Откинувшись к спинке кровати, сияя зубами, негромко легко, светло запел:
Весел я, весел сегодняшний день, Радостен, радостен теперешний час, Видел я, видел надежду свою, Что ходит, гуляет в зелёном саду...
Голос поднялся сам, будто он ни в какой не в сумеречной невеликой душной каморе об одном окне, а под высоким-высоким солнечным небом и вокруг такой простор и красота, что от счастья звенит не только душа — всё тело звенит.
Что ходит, гуляет в зелёном саду, Щиплет, ломает зелен виноград, Коренья бросает ко мне на кровать...
После такого он обязательно пел, и все бабы очень любили это, и он сам очень любил петь им, потому что так выходило прямо из души в душу, из горячей в горячую — они тогда жгли, они испепеляли тогда его самого, его песни и баб тоже, конечно, с некоторыми бог знает что творилось. Но эта Федосья в первый момент застыла от столь неожиданного и такого необычного пронзительно-светлого пения, потом медленно поднялась, всё больше и больше мрачнея, темнея глазами, и вдруг крепко запечатала ему рот рукой — он аж захлебнулся звуком, горло сдавило. Белая мягкая рука оказалась очень сильной.
— Не надо!
— Не нравится?! — сильно удивился он.
Поморщилась:
— Не надо... и всё!
И стала быстро одеваться. Сказала, что ей пора и чтоб не провожал, не выходил даже во двор. Оказалась неразговорчивой, немногословной, и он тоже решил помолчать. Легонько улыбаясь, разглядывал одевающуюся — привыкал. Но напоследок всё же глянул выразительно-вопросительно, и она, улыбнувшись, кивнула и сказала:
— Приду. В это же время через два дня.
— Завтра! — вскричал, взмолился Иван, протягивая к ней руки.
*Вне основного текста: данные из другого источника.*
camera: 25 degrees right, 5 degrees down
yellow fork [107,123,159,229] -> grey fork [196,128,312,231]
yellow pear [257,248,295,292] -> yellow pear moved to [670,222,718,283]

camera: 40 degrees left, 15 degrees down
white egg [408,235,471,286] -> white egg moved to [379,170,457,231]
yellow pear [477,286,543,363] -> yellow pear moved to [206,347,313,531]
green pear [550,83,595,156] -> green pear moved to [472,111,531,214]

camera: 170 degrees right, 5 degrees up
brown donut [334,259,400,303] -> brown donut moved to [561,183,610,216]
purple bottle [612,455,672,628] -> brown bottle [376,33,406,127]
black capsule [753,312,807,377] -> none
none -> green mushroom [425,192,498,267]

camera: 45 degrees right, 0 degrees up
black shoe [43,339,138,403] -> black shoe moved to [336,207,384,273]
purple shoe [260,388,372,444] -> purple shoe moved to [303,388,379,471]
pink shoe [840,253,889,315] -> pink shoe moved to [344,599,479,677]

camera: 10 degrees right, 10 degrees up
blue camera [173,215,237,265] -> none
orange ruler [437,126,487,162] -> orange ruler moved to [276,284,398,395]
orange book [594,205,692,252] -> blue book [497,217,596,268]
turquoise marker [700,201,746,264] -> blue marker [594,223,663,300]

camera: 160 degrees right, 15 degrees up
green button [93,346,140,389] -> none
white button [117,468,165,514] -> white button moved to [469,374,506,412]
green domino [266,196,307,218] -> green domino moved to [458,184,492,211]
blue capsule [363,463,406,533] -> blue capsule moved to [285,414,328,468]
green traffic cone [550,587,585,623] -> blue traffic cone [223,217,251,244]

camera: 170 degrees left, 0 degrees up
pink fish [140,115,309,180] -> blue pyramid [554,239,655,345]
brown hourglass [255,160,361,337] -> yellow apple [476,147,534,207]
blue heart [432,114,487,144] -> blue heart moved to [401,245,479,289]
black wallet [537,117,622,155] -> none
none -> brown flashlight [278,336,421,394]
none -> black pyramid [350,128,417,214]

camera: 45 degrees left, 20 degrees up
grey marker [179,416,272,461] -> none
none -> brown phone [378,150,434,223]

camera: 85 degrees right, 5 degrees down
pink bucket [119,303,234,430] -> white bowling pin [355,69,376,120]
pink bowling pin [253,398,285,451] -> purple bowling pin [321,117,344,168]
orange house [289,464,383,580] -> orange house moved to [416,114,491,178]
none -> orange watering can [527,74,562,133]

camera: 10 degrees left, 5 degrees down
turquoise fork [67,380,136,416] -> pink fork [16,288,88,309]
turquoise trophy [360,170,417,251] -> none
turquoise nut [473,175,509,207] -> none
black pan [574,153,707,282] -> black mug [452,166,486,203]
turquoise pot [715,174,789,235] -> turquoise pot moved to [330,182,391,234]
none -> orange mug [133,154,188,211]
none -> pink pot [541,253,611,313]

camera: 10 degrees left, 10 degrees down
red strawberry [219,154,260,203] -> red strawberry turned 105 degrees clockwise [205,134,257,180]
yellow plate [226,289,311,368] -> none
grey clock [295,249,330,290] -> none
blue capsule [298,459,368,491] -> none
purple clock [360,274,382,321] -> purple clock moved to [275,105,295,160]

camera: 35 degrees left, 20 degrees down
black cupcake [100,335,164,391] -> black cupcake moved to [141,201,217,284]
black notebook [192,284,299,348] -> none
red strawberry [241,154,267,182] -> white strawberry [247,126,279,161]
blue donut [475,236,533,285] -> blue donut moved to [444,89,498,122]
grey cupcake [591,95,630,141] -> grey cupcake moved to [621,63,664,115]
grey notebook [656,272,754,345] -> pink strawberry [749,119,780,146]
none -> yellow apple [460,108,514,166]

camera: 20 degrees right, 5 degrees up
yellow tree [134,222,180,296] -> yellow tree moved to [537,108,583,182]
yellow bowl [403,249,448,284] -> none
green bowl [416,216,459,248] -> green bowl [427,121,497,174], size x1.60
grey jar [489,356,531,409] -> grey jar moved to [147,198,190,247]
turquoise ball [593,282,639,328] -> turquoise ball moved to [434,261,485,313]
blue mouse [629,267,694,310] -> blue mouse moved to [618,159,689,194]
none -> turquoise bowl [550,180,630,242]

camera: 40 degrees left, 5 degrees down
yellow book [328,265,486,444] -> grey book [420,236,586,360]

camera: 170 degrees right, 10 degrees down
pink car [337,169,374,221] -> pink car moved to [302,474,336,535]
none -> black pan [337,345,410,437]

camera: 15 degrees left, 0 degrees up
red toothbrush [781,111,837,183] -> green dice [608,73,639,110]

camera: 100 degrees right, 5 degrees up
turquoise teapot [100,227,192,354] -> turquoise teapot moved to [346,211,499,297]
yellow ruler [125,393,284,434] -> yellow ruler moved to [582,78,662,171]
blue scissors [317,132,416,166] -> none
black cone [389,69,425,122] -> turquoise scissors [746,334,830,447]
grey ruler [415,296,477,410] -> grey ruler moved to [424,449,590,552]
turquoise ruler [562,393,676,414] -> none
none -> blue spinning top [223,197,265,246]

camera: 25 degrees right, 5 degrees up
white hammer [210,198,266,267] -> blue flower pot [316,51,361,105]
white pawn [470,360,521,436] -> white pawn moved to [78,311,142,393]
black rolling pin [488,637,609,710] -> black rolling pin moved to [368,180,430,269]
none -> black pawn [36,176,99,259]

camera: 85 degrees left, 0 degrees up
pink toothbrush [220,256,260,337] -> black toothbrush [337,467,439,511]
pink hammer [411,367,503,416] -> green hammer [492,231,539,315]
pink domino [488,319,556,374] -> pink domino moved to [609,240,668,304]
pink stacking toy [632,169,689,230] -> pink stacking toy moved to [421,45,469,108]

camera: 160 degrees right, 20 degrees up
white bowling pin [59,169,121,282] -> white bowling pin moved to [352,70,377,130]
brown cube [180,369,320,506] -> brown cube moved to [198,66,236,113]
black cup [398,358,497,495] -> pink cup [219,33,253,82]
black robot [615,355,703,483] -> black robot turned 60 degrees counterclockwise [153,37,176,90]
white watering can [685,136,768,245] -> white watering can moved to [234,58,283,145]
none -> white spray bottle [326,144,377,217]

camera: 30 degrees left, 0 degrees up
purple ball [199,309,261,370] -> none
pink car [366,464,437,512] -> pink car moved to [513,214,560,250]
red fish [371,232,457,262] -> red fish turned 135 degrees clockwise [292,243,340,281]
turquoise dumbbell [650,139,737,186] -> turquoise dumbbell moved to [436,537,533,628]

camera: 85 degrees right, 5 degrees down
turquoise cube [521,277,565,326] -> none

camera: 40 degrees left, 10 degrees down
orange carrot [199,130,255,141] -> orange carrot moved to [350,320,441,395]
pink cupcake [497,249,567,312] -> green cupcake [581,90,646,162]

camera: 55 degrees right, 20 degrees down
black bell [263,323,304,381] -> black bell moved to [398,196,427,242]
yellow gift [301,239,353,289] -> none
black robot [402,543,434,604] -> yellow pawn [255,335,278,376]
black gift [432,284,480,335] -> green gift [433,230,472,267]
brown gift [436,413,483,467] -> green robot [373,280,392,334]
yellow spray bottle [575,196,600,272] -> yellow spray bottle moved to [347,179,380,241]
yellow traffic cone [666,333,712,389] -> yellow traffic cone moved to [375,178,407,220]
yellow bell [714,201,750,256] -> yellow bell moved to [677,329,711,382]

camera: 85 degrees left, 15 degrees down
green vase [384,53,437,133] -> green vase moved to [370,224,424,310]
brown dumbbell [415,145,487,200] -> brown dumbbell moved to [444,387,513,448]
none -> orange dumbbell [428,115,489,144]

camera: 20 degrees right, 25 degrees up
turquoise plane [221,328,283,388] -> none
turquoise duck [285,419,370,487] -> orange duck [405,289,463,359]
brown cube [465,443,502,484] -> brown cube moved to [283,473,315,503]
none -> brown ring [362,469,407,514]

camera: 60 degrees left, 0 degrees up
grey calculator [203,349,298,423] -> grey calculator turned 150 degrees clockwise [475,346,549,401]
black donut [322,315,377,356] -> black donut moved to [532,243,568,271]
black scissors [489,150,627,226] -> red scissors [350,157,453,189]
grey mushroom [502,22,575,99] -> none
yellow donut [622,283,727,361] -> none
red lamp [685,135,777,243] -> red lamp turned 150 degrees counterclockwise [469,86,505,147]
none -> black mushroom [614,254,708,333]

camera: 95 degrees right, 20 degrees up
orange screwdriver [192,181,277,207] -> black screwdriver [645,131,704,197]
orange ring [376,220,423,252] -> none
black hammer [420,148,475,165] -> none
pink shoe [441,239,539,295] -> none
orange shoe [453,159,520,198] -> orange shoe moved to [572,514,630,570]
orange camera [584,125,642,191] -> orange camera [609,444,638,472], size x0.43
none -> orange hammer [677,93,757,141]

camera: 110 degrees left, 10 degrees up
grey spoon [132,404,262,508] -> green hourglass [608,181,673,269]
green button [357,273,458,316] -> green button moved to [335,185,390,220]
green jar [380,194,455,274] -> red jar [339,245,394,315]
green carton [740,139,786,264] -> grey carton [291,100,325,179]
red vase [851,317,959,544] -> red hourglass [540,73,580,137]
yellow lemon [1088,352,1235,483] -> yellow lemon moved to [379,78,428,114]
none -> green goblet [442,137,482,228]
— Сказала! Но больше не пой!
А через два дня после немыслимых безумств, ибо он извёлся, озверел за эти два дня, так страшно хотел её, да и она, судя по всему, так же хотела и так же маялась, — так вот, когда малость отдышались, она вдруг и говорит:
— Ходить к тебе буду во второк и четверток, нет, в пятницу. В такое же время.
— Прибавь хоть ещё денёк! — пошутил он.
Но она нахмурилась и махнула рукой, не принимая шутки:
— Но только если дашь клятву.
— Клянусь, что люблю как зверь, — хошь верь, хошь не верь!
— Я серьёзно. Ходить буду, но только так, чтобы об этом знал только ты один. И главное: чтобы никто из моих родных и моих близких не знал и никогда не узнал. Ты наглый, уж и к дому отцовскому, говоришь, приходил, многое поразведал. Так вот, чтобы у дома отцовского боле никогда не был, и на улицах боле ко мне никогда не подходил, и не узнавал нигде. Узнаешь, подойдёшь — никогда боле не увидишь. Я сама буду во второк и в пятницу приходить, но часа на два — боле нельзя. И ты не встречай никогда, отомкни калитку — и всё. Чтоб никто нас не видел. И лучше, если каку ещё квартиру найдёшь, не таку заметную. И никогда ни о чём про меня и про моих не спрашивай. Про мужа Иевлева знай: был, уехал, скоро уж три года назад, и сгинул, то ли погиб, то ли скрылся — не ведаем, не узнали. Боле знать нечего. Согласный, чтоб так ходила?